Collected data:
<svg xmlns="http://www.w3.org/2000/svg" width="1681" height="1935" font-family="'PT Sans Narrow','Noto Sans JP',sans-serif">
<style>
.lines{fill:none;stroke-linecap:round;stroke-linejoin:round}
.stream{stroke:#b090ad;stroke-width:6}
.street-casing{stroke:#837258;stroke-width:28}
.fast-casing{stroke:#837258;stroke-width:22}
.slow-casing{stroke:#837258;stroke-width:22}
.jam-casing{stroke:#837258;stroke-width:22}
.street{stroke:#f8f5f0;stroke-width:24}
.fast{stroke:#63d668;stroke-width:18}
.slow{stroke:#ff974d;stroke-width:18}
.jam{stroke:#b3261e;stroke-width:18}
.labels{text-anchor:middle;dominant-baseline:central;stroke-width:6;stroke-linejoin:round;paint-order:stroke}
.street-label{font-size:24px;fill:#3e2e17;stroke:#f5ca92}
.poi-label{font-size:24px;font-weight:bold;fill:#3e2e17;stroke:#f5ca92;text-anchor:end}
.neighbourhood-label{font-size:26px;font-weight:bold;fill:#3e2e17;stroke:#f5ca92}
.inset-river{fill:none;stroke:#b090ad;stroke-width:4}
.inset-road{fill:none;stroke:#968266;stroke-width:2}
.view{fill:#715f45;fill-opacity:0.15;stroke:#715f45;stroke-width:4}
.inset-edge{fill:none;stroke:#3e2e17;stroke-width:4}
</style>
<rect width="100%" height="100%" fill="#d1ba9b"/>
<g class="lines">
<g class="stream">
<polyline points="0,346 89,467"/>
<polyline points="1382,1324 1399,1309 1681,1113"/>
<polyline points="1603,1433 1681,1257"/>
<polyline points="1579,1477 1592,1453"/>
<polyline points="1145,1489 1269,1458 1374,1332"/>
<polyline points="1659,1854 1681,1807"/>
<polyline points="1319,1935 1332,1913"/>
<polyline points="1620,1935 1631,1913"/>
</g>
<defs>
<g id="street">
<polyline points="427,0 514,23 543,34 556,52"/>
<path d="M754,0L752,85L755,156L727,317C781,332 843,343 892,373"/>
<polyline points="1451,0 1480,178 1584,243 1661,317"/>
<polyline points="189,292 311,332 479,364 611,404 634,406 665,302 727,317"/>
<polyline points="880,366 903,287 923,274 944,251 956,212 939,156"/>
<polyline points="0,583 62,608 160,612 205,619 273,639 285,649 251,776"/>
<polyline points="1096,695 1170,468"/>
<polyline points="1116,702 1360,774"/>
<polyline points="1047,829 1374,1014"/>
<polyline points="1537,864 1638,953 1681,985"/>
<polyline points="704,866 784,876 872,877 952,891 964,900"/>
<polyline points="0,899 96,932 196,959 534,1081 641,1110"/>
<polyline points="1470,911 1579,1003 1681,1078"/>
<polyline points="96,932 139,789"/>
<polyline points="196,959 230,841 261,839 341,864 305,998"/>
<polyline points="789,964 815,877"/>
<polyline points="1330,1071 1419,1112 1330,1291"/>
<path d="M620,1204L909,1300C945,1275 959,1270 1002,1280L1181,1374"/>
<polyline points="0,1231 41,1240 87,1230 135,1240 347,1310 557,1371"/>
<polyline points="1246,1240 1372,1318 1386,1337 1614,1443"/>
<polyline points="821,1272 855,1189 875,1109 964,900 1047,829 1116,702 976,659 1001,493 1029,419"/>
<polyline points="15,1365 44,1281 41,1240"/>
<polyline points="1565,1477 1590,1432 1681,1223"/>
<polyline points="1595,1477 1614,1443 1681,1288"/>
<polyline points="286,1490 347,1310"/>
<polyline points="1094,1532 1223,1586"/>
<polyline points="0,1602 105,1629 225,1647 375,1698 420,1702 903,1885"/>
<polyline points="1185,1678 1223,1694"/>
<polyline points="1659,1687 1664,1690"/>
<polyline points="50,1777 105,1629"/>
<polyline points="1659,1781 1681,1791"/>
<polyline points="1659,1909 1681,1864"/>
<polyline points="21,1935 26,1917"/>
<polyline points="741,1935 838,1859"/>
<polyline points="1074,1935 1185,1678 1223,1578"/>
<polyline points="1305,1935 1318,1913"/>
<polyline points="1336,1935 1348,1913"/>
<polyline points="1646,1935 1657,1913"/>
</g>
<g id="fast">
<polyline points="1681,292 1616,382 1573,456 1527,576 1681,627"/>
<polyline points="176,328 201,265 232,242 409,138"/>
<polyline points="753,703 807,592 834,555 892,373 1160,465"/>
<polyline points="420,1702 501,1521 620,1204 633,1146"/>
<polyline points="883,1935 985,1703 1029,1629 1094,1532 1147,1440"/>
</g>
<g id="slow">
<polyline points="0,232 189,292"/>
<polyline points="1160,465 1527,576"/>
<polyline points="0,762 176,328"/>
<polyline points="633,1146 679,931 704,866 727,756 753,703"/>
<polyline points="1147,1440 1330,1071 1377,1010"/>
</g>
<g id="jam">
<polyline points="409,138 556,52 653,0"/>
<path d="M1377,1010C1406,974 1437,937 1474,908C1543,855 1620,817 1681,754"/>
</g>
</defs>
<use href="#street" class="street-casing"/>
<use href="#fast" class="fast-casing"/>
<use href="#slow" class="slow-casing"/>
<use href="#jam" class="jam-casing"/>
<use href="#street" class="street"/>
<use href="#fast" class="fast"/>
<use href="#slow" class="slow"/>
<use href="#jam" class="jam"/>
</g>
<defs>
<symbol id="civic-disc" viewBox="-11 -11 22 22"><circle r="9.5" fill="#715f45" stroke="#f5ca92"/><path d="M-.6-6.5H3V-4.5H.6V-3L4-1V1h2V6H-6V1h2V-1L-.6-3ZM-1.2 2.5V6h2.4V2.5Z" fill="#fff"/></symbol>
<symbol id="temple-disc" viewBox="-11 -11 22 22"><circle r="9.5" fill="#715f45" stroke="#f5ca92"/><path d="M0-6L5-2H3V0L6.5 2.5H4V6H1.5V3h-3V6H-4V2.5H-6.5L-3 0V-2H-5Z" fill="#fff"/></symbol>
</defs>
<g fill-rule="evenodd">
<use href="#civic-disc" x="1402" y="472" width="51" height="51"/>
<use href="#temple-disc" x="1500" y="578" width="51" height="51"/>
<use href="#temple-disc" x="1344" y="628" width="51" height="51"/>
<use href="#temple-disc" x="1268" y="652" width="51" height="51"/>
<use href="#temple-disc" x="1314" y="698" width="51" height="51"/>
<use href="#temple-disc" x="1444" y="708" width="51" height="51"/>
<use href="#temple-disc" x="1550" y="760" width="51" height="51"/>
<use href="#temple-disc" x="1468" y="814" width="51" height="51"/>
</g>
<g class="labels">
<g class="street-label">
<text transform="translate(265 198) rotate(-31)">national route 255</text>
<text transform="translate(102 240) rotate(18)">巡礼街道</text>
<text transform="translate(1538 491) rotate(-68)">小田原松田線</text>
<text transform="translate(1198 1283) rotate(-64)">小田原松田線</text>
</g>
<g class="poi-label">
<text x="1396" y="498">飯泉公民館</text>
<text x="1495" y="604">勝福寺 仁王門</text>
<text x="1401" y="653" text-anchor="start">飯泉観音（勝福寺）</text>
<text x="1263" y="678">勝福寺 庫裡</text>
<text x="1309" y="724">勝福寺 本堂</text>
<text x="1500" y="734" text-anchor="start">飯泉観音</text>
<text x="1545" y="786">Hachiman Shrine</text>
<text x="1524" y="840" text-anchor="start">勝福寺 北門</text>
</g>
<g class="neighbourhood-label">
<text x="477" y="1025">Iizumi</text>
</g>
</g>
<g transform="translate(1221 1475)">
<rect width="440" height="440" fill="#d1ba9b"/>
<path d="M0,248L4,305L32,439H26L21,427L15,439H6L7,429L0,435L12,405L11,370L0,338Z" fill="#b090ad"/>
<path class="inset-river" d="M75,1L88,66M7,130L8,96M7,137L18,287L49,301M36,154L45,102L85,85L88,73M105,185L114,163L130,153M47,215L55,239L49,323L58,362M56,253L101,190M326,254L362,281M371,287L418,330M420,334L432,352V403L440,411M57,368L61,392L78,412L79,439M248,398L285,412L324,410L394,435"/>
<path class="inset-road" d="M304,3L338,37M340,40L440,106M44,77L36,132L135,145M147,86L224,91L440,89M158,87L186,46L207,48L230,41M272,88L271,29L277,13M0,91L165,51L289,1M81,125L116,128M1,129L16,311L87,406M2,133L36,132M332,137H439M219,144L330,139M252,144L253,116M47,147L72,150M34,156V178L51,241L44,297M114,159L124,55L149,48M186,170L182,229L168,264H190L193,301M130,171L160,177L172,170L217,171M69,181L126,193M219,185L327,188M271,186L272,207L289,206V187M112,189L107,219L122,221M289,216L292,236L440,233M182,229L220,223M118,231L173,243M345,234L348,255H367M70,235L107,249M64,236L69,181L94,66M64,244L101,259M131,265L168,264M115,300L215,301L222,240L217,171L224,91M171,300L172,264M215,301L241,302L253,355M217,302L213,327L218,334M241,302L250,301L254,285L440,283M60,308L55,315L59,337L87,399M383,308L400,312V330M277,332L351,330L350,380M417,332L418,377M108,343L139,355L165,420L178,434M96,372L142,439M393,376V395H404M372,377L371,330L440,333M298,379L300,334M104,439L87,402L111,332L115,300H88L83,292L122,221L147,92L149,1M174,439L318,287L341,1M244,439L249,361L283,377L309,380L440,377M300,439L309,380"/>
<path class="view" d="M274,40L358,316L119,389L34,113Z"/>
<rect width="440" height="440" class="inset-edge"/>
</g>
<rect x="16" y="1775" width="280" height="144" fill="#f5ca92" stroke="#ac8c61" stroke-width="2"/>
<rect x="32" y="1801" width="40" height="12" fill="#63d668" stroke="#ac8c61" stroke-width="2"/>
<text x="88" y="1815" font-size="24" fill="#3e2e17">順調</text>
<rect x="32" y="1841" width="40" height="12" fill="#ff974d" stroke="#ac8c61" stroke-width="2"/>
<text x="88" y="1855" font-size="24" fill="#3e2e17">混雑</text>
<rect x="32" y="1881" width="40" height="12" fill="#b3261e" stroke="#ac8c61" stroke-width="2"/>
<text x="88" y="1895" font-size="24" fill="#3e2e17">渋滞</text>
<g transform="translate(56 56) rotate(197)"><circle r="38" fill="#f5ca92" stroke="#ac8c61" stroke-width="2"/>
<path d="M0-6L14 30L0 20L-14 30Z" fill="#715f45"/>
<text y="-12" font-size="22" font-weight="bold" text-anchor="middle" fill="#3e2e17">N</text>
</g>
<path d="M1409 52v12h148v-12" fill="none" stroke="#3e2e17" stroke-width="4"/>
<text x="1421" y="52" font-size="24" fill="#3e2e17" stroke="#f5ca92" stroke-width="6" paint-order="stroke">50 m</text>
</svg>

• **Task to complete**: Please report every line of the records above that contains the word "order".

• **Answer to the problem**:
.labels{text-anchor:middle;dominant-baseline:central;stroke-width:6;stroke-linejoin:round;paint-order:stroke}
<text x="1421" y="52" font-size="24" fill="#3e2e17" stroke="#f5ca92" stroke-width="6" paint-order="stroke">50 m</text>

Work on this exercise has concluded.